One problem with factories, as opposed to biological systems, is that they tend to pollute. Hungry for fossil fuel as hybrid corn is, farmers still feed it far more than it can possibly eat, wasting most of the fertilizer they buy. And what happens to that synthetic nitrogen the plants don't take up? Some of it evaporates into the air, where it acidifies the rain and contributes to global warming. Some seeps down to the water table, whence it may come out of the tap. The nitrates in water bind to hemoglobin, compromising the blood's ability to carry oxygen to the brain. (I guess I was wrong to suggest we don't sip fossil fuels directly; sometimes we do.)
It has been less than a century since Fritz Haber's invention, yet already it has changed earth's ecology. More than half of the world's supply of usable nitrogen is now man-made. (Unless you grew up on organic food, most of the kilo or so of nitrogen in your body was fixed by the Haber-Bosch process.) "We have perturbed the global nitrogen cycle," Smil wrote, "more than any other, even carbon." The effects may be harder to predict than the effects of the global warming caused by our disturbance of the carbon cycle, but they are no less momentous.
The flood of synthetic nitrogen has fertilized not just the farm fields but the forests and oceans, too, to the benefit of some species (corn and algae being two of the biggest beneficiaries) and to the detriment of countless others. The ultimate fate of the nitrates spread in Iowa or Indiana is to flow down the Mississippi into the Gulf of Mexico, where their deadly fertility poisons the marine ecosystem. The nitrogen tide stimulates the wild growth of algae, and the algae smother the fish, creating a "hypoxic," or dead, zone as big as New Jersey—and still growing. By fertilizing the world, we alter the planet's composition of species and shrink its biodiversity.
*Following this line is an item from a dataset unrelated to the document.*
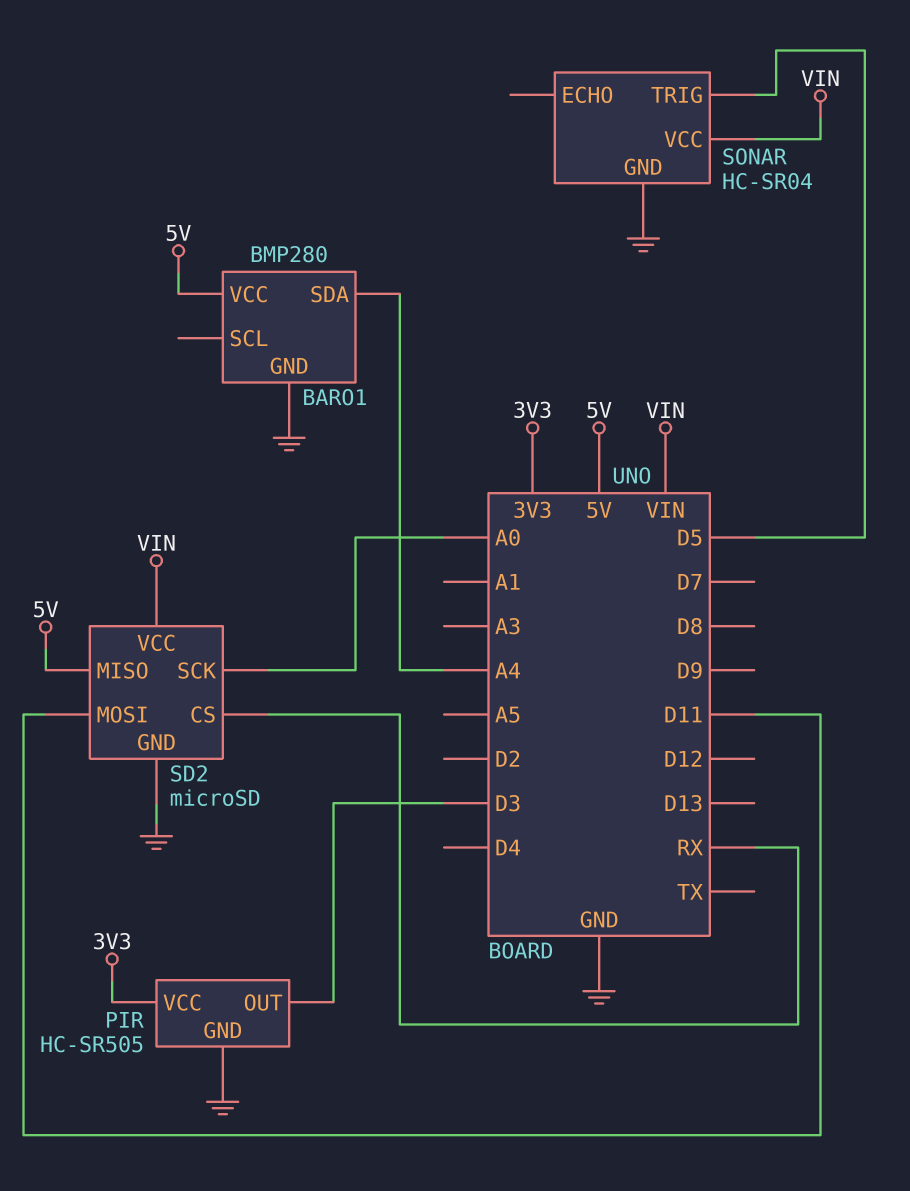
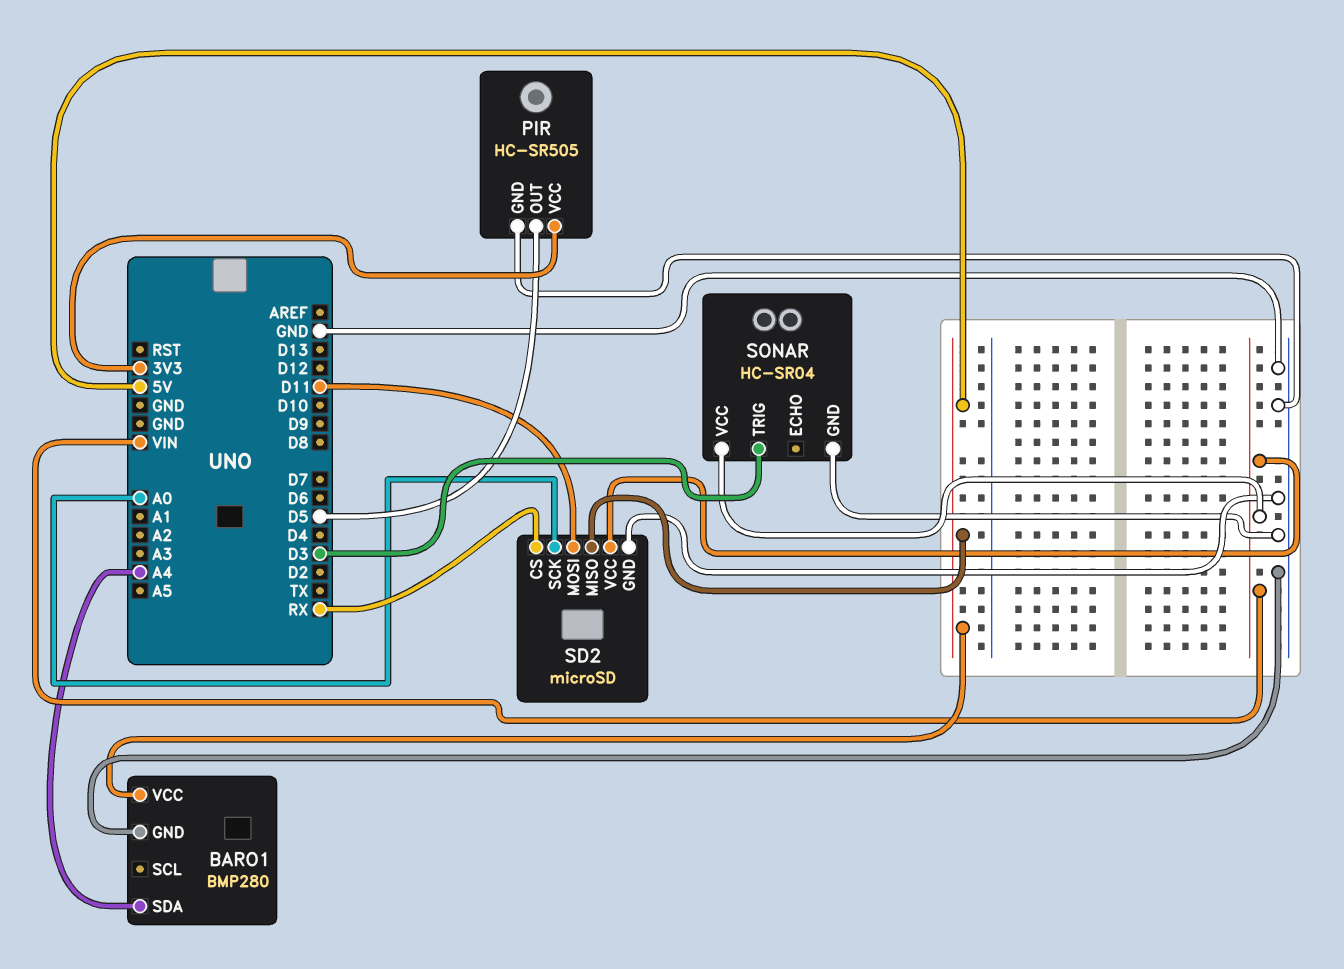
PIR pin OUT: D3 -> D5
SONAR pin TRIG: D5 -> D3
And yet, as organic farmers (who don't use synthetic fertilizer) prove every day, the sun still shines, plants and their bacterial associates still fix nitrogen, and farm animals still produce vast quantities of nitrogen in their "waste," so-called. It may take more work, but it's entirely possible to nourish the soil, and ourselves, without dumping so much nitrogen into the environment. The key to reducing our dependence on synthetic nitrogen is to build a more diversified agriculture—rotating crops and using animals to recycle nutrients on farms—and give up our vast, nitrogen-guzzling monocultures of corn. Especially as the price of fossil fuels climbs, even the world's most industrialized farmers will need to take a second look at how nature, and those who imitate her, go about creating fertility without diminishing our world.